Uncertainty not helped by coming online justice revolution
The nation’s top baby barrister has claimed that her peers are in a “particularly vulnerable position” amid spiralling legal education costs, plunging legal aid rates and technological innovation.
Speaking at the Bar Council’s annual conference over the weekend, Louisa Nye suggested that new entrants to the profession are still paying off £70,000 study debts five years into their careers, and warned that many young criminal and family barristers are actually “struggling to maintain a living”.
Nye — who is a six-year-qualified junior at top commercial set Landmark — proceeded to issue a plea for bar bigwigs to “listen to and take the advice of those of us at the coal face” as they embrace online justice and other digitisation initiatives. Such developments could reduce the amount of more basic work that rookie lawyers have traditionally cut their teeth on.

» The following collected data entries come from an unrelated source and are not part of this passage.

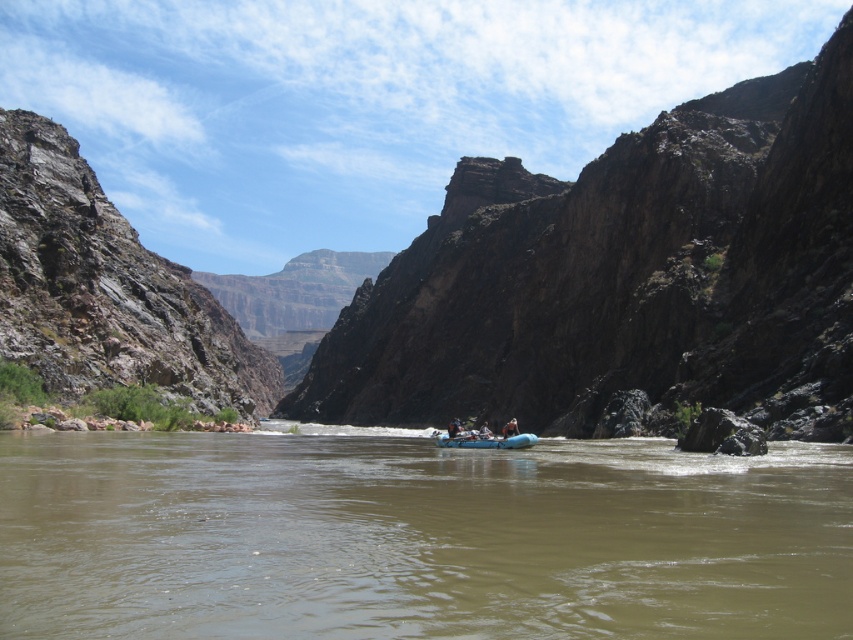
Question: Is brown rubber raft at center thinner than brown rocky canyon at center?

Choices:
 (A) no
 (B) yes

Answer: (B)

Question: Considering the real-world distances, which object is closest to the brown rocky canyon at center?

Choices:
 (A) blue rubber raft at center
 (B) brown rubber raft at center

Answer: (B)

Question: Does brown rubber raft at center appear under blue fabric raft at center?

Choices:
 (A) no
 (B) yes

Answer: (A)

Question: Which point is closer to the camera?

Choices:
 (A) blue fabric raft at center
 (B) brown rubber raft at center
 (C) blue rubber raft at center
 (D) brown rocky canyon at center

Answer: (B)

Question: Which object is the farthest from the blue rubber raft at center?

Choices:
 (A) brown rocky canyon at center
 (B) blue fabric raft at center
 (C) brown rubber raft at center

Answer: (A)

Question: Is brown rubber raft at center above brown rocky canyon at center?

Choices:
 (A) no
 (B) yes

Answer: (A)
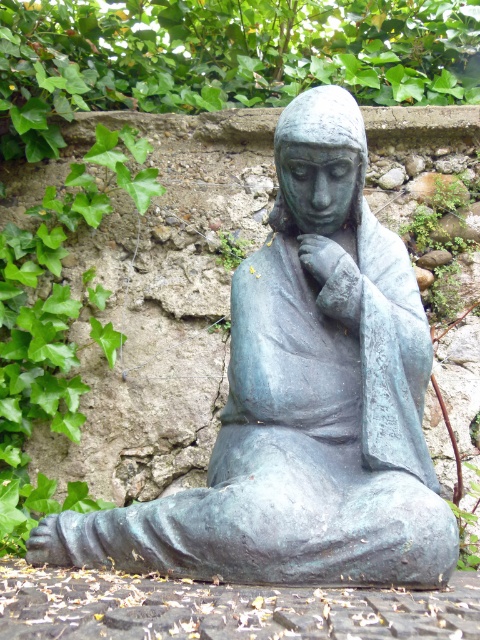
Is bronze statue at center bigger than bronze textured hand at center?

Indeed, bronze statue at center has a larger size compared to bronze textured hand at center.

Who is higher up, bronze statue at center or bronze textured hand at center?

bronze textured hand at center is higher up.

In order to click on bronze statue at center in this screenshot , I will do `click(302, 403)`.

Identify the location of bronze statue at center. Image resolution: width=480 pixels, height=640 pixels. pyautogui.click(x=302, y=403).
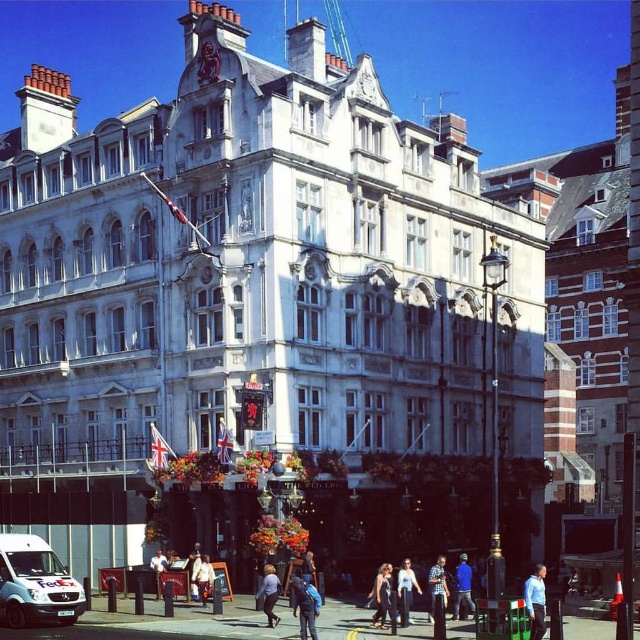
Who is positioned more to the left, white matte fedex van at lower left or light blue jeans at center?

From the viewer's perspective, white matte fedex van at lower left appears more on the left side.

Is point (51, 568) farther from viewer compared to point (275, 600)?

Yes.

Where is `white matte fedex van at lower left`? This screenshot has height=640, width=640. white matte fedex van at lower left is located at coordinates (35, 582).

Can you confirm if white matte fedex van at lower left is wider than light beige jacket at center?

Correct, the width of white matte fedex van at lower left exceeds that of light beige jacket at center.

Looking at this image, between white matte fedex van at lower left and light beige jacket at center, which one is positioned lower?

light beige jacket at center

Is point (19, 560) farther from viewer compared to point (202, 563)?

No, (19, 560) is closer to viewer.

Find the location of a particular element. This screenshot has width=640, height=640. white matte fedex van at lower left is located at coordinates (35, 582).

Is point (44, 598) less distant than point (310, 612)?

No, (44, 598) is further to viewer.

Which is below, white matte fedex van at lower left or blue backpack at center?

Positioned lower is blue backpack at center.

Identify the location of white matte fedex van at lower left. pyautogui.click(x=35, y=582).

The image size is (640, 640). In order to click on white matte fedex van at lower left in this screenshot , I will do `click(35, 582)`.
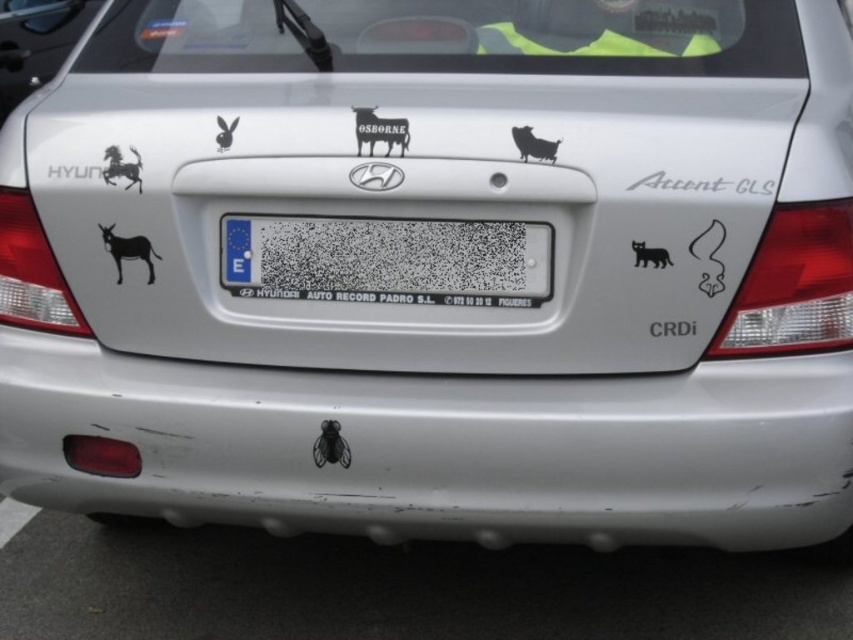
Question: Among these objects, which one is nearest to the camera?

Choices:
 (A) black matte cow at center
 (B) black glossy horse at upper left
 (C) black matte cat at right
 (D) white plastic license plate at center

Answer: (C)

Question: Which object is the closest to the white plastic license plate at center?

Choices:
 (A) black glossy horse at upper left
 (B) black glossy fly at lower center
 (C) black matte cat at right
 (D) black matte cow at center

Answer: (D)

Question: Which object is positioned farthest from the white matte bumper at lower center?

Choices:
 (A) black matte donkey at left
 (B) black matte cat at right
 (C) black matte cow at center
 (D) white plastic license plate at center

Answer: (C)

Question: Does black matte donkey at left appear under black glossy horse at upper left?

Choices:
 (A) no
 (B) yes

Answer: (B)

Question: Does black matte cow at center appear on the left side of black glossy horse at upper left?

Choices:
 (A) no
 (B) yes

Answer: (A)

Question: Is black matte cow at center to the left of black matte cat at right from the viewer's perspective?

Choices:
 (A) no
 (B) yes

Answer: (B)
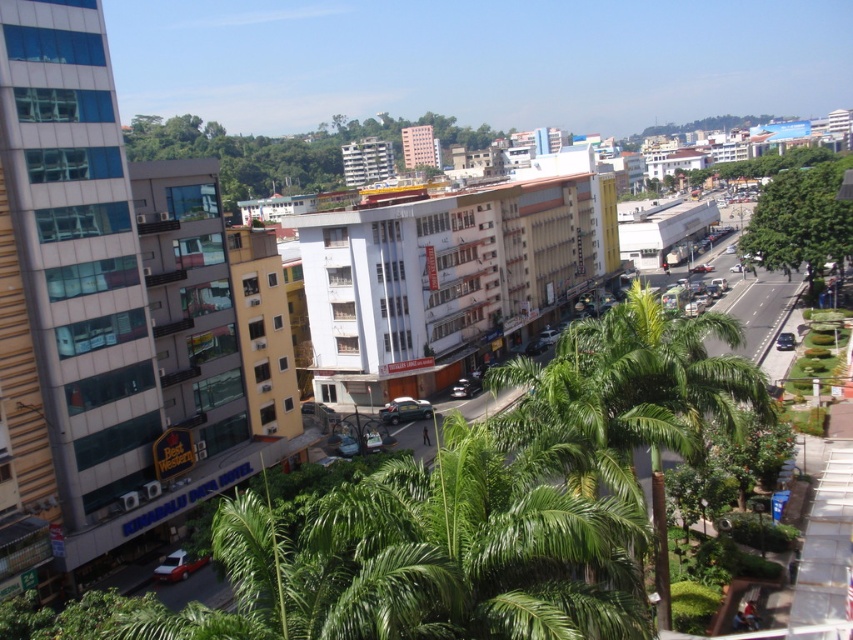
Question: Can you confirm if green leafy tree at center is thinner than metallic green car at center?

Choices:
 (A) no
 (B) yes

Answer: (A)

Question: Is the position of green leafy palm tree at center less distant than that of metallic red car at lower left?

Choices:
 (A) no
 (B) yes

Answer: (B)

Question: Which object is the farthest from the green leafy tree at center?

Choices:
 (A) green leafy tree at center-right
 (B) green leafy palm tree at center
 (C) metallic red car at lower left
 (D) metallic green car at center

Answer: (C)

Question: Which of the following is the closest to the observer?

Choices:
 (A) (175, 554)
 (B) (790, 195)
 (C) (618, 371)

Answer: (C)

Question: Estimate the real-world distances between objects in this image. Which object is farther from the green leafy palm tree at center?

Choices:
 (A) metallic green car at center
 (B) metallic red car at lower left
 (C) green leafy tree at center-right
 (D) green leafy tree at center

Answer: (D)

Question: Can you confirm if green leafy tree at center-right is smaller than metallic green car at center?

Choices:
 (A) no
 (B) yes

Answer: (A)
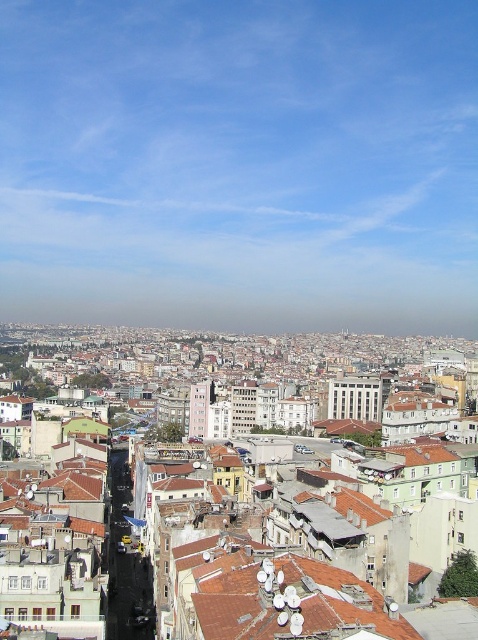
Question: Does brown tile roof at center have a lesser width compared to pink concrete building at center?

Choices:
 (A) yes
 (B) no

Answer: (B)

Question: Which of the following is the closest to the observer?

Choices:
 (A) white concrete building at center
 (B) pink concrete building at center
 (C) brown tile roof at center

Answer: (C)

Question: Is the position of brown tile roof at center less distant than that of pink concrete building at center?

Choices:
 (A) yes
 (B) no

Answer: (A)

Question: Which point is closer to the camera?

Choices:
 (A) (348, 625)
 (B) (202, 432)
 (C) (340, 388)

Answer: (A)

Question: Does brown tile roof at center have a larger size compared to pink concrete building at center?

Choices:
 (A) yes
 (B) no

Answer: (A)

Question: Which object appears closest to the camera in this image?

Choices:
 (A) pink concrete building at center
 (B) white concrete building at center

Answer: (B)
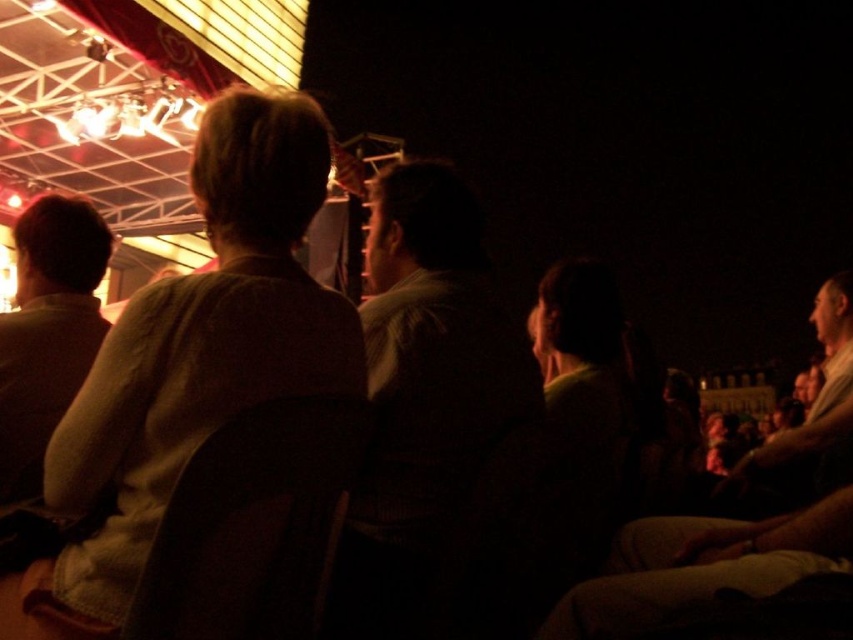
Between light brown fabric jacket at center and dark brown sweater at center, which one has less height?

Standing shorter between the two is light brown fabric jacket at center.

Which is more to the left, light brown fabric jacket at center or dark brown sweater at center?

light brown fabric jacket at center is more to the left.

Between point (103, 385) and point (416, 243), which one is positioned in front?

Point (103, 385) is more forward.

Locate an element on the screen. light brown fabric jacket at center is located at coordinates (190, 360).

Between light brown fabric jacket at center and light brown shirt at left, which one has more height?

With more height is light brown fabric jacket at center.

Is light brown fabric jacket at center thinner than light brown shirt at left?

No, light brown fabric jacket at center is not thinner than light brown shirt at left.

Which is in front, point (225, 364) or point (4, 456)?

Point (225, 364) is more forward.

At what (x,y) coordinates should I click in order to perform the action: click on light brown fabric jacket at center. Please return your answer as a coordinate pair (x, y). The width and height of the screenshot is (853, 640). Looking at the image, I should click on (190, 360).

Does dark brown sweater at center have a smaller size compared to light brown shirt at left?

Actually, dark brown sweater at center might be larger than light brown shirt at left.

Which of these two, dark brown sweater at center or light brown shirt at left, stands shorter?

With less height is light brown shirt at left.

Is point (486, 500) in front of point (57, 337)?

No, (486, 500) is further to viewer.

Locate an element on the screen. The image size is (853, 640). dark brown sweater at center is located at coordinates (428, 410).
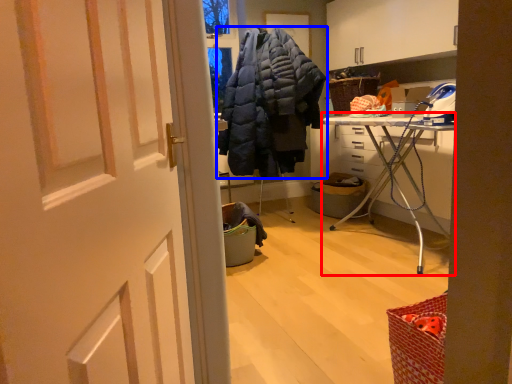
Question: Which object appears farthest to the camera in this image, furniture (highlighted by a red box) or jacket (highlighted by a blue box)?

Choices:
 (A) furniture
 (B) jacket

Answer: (B)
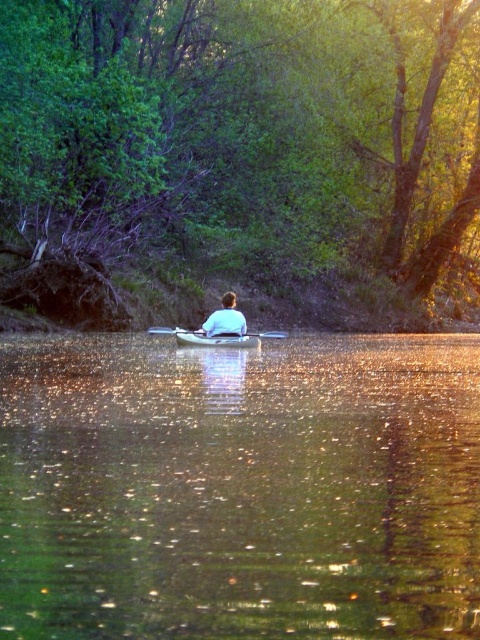
You are standing on the bank of the waterway and want to take a photo of both the green reflective water at center and the green leafy tree at center. Which object will appear smaller in the photo?

The green reflective water at center will appear smaller in the photo because it has a smaller size compared to the green leafy tree at center.

You are a photographer planning to capture the kayaker in the scene. You want to ensure the kayak remains centered in the frame while avoiding any obstructions from the tree. Given the green reflective water at center and the green leafy tree at center, which object should you focus on to keep the kayak visible?

The green reflective water at center has a lesser width compared to the green leafy tree at center, so focusing on the green reflective water at center will help keep the kayak visible as it is narrower and less likely to block the view.

You are standing at the edge of the water and want to reach the point marked at coordinates point (4, 52). If your maximum walking distance on land is 20 meters, can you reach it without getting into the water?

The point marked at coordinates point (4, 52) is 23.77 meters away from you, which exceeds your 20 meters walking limit. Therefore, you cannot reach it without getting into the water.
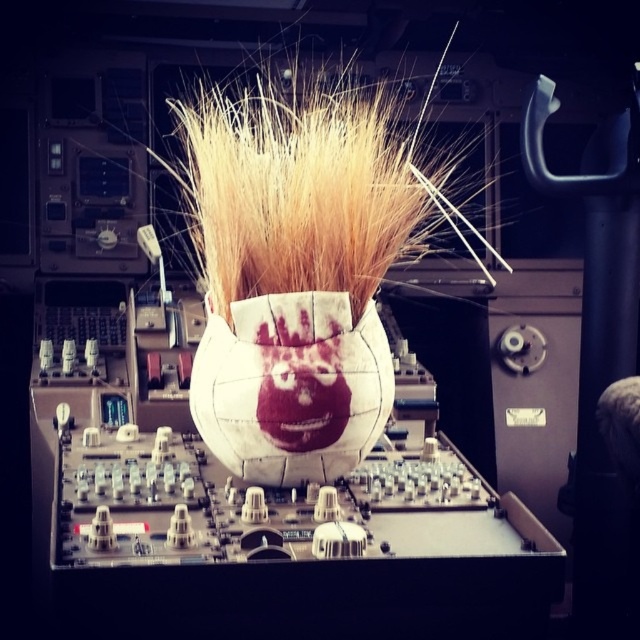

Taken together, these factors mean that young barristers are facing more difficulties and uncertainty than “any generation of barristers in the previous 52 years”, the Young Barristers’ chief argued, adding:
And it is difficult against that background not to feel somewhat lost and somewhat depressed.
In a highly personal address, Nye admitted to having suffered with anxiety and depression herself having lost a close friend who took her own life, “in part under the strain that this job and circumstances can place on people”.
Nye’s speech coincided with the launch of the ‘Wellbeing at the Bar’ initiative, which aims to dispel the stigma around barristers asking for help.
The other big speech at the Bar Council conference came from Sir Adrian Fulford, the senior presiding judge for England and Wales, who warned that barristers when confronted with technological developments must “either adapt rapidly or fade away”.
“To gaze out across green fields, listen to the skylarks and wish for a less technologically based age” was a dangerous path to follow, he stressed, continuing:
I am sorry to be uncompromising but we have simply got to change, and judges and practitioners in all jurisdictions and at all levels must rapidly get used to the administration of justice being transferred, in large part, to the ‘cloud’.